Önceki yazılarla birlikte okunmasını tavsiye ederek kaldığımız yerden devam edelim…

ADİL DÜZEN FAİZ YERİNE NE ÖNERİYOR?

Öncelikle şunu hatırlatmalıyım ki; Millî Gazete’mizdeki bu köşeden sizlere 50 yıl yani yarım yüzyıldır yazıyorum.

Önce “Millî Görüş” diyerek başladık…

Sonra “Adil Düzen, Adil Ekonomik Düzen, Adil Dünya Düzeni” dedik…

Millî Görüş’ün en önemli meyvesi de “Adil Düzen” ile “Adil Dünya Düzeni”dir.

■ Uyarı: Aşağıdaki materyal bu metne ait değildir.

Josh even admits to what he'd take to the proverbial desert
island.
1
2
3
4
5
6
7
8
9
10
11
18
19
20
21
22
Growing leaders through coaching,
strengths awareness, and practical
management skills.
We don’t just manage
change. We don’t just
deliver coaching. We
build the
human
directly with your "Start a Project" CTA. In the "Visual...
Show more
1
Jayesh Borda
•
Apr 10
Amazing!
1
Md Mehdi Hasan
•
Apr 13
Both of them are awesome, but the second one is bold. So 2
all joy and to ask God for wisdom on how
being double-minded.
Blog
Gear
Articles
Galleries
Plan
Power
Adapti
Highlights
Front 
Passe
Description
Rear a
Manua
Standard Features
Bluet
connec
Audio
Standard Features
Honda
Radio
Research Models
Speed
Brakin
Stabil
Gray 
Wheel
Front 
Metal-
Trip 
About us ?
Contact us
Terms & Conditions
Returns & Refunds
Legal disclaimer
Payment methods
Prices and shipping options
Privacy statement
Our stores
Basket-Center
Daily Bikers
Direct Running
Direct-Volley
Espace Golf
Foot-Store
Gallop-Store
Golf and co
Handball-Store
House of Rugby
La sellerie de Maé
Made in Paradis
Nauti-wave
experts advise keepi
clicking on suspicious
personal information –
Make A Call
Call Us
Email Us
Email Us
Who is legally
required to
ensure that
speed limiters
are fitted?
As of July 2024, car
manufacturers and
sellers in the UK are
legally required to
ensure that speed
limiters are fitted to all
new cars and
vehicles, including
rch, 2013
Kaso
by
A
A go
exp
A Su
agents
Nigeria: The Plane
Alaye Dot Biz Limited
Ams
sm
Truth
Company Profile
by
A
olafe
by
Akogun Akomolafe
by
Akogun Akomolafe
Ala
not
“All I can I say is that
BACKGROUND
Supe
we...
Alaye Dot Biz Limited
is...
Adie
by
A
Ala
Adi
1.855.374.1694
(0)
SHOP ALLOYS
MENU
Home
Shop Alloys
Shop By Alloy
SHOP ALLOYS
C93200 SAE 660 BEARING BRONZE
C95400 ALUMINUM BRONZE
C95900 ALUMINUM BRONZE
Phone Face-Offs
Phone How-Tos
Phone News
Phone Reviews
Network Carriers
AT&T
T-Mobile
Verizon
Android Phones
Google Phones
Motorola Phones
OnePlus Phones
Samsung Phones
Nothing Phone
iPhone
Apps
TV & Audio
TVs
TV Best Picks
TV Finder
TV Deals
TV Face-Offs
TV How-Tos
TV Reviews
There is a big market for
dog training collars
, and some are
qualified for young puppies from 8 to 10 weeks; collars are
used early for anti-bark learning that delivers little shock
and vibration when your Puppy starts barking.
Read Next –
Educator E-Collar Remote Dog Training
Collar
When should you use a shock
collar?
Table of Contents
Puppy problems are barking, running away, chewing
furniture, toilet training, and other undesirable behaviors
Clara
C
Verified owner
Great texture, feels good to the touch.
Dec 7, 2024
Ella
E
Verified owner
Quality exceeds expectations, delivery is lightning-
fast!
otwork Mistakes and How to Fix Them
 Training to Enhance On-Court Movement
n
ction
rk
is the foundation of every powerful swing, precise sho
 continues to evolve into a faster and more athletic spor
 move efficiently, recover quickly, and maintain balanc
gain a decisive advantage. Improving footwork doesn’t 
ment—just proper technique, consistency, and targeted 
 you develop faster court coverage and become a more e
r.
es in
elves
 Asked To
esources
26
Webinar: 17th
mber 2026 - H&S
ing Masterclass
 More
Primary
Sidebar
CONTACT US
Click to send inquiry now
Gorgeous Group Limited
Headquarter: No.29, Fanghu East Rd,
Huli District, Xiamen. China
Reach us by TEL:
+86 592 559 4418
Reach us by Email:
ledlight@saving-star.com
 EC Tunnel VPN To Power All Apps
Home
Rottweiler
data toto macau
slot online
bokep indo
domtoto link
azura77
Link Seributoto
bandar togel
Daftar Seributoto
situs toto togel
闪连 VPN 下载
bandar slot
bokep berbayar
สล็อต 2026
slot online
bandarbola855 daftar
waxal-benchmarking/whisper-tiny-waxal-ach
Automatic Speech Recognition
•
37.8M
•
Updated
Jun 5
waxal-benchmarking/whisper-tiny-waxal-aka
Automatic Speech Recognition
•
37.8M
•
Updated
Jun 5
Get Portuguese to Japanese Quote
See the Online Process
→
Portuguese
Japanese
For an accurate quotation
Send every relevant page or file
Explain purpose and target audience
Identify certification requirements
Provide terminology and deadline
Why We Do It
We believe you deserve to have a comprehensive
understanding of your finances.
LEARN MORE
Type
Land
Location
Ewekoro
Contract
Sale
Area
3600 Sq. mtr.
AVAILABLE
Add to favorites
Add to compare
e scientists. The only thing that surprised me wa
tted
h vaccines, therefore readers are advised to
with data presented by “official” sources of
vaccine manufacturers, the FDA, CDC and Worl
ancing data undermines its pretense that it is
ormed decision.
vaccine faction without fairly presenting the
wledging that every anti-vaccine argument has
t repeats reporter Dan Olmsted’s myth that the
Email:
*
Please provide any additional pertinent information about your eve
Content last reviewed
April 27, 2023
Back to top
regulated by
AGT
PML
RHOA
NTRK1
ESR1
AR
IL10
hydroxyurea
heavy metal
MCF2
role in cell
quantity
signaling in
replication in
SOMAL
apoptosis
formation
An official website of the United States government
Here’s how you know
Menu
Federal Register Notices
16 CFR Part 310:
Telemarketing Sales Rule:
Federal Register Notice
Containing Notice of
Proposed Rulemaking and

Adil Düzen, çağımızın en önemli projesi; üçüncü milenyum medeniyet projesidir.

Sadece kuru bir söylem veya sadece bir slogan değildir.

Bunu net olarak ifade etmekte fayda görüyorum.

Antarktika kıtası kadar büyük bir medeniyet tasavvurunun buz kütlesini bu yazıda kıyas olması için anlatmayı uygun görüyoruz.

Muhatabımızın yani söz konusu yazarın yazısı bizi hangi konuya götürürse biz de o konudaki fikirleri ve çözüm önerilerini yazmaya gayet ettik ama ayrıca bu önemli detayları da bilip hatırlamakta ve bilmeyenlere hatırlatmakta yarar var kanaatindeyiz.

Geçen yazılarımızda teşhisi ortaya koyduk.

Görünen köy kılavuz istemez, gidişatın nereye olduğu ayan beyan belli.

Dünya savaşının eşiğindeyiz, ekonomik olarak nasıl bir halde olduğumuz ortadadır.

çare ve çözüm nedir?

Öncelikle bir ülkede faiz varsa enflasyon vardır, enflasyon varsa faiz de vardır.

Yani faiz sebep enflasyon sonuç veya enflasyon sebep faiz sonuç tartışmasının bizce ikisi de doğrudur. Enflasyon eşittir faiz. Eşittir işaretinin hangi tarafında olursa olsun biri diğerini tetikler.

Geçen yazılardaki faizin kaçınılmaz para arzını mecbur kıldığını ifade etmiştik. Eğer para basıp enflasyon yaparsanız doğal olarak faiz de artar. Zira para değer kaybettiği için enflasyon kadar faizin hak olarak görülmesi tartışılmaktadır.

Bu nedenledir ki; para artmamalıdır, azalmamalıdır, para sabit olmalıdır.

Bu konu en kritik konudur.

Bir para oluşturuyorsanız, öncelikle para yaşamsal alanlarda bolca bulunan bir madde olmamalıdır, sınırlı olmalıdır. Paranın artışı ile insanlık nüfus artışı yani emeğin artışı orantılı olmalıdır. Böylece insan sayısı / para miktarı kişi başına düşen sayısal paraya eşit olarak verilmelidir. Denge bozulmamalıdır. Saklandığında ve korunması gerektiğinde aradan yüzyıllar geçse dahi varlığını entropiye karşı korumalıdır.

Tarih boyunca deneme yanılma yoluyla bulunan para Altın’dır.

İlahi kaynaklar da bunun böyle yani altın olduğunu söylemektedir.

Son yüzyılda kâğıt para ile altın arasındaki orantılar da bize kâğıt paraların altın karşısında sürekli değer kaybettiğini matematiksel veriler ile göstermektedir; buna ister İslam’ın mucizesi deyin, isterseniz bilimin verisi de diyebilirsiniz.

Yapamazsınız ama dilerseniz bizi yalancı çıkartabilirseniz çıkartın!

Buyurun köşelerinizden bizi yalanlayın!

Konuyu daha da açabiliriz.

Ayrıca şu bilinmelidir ki insanlık bugünkü dolara ve onun benzeri olan paralara “ilahlara tapar” gibi tapmaktadır. Bu nedenle baz noktasının altın olmadığı söylenebilir. Yani altın değeri arz ve talebe göre günlük ve aylık olarak bazı yıllara göre kâğıt para üzerinden değer kaybedebilmektedir. Bunun da temel sebebi kâğıt paranın faiz ile orantılı olarak emisyonunun azaltılması veya artırılmasıdır. Lakin on yıllar seviyesinde bakıldığında değer olarak bırakın önüne geçmeyi, eşit kalan bir kâğıt para veya dijital para olmamıştır, olamamıştır, bundan sonra da olamayacaktır.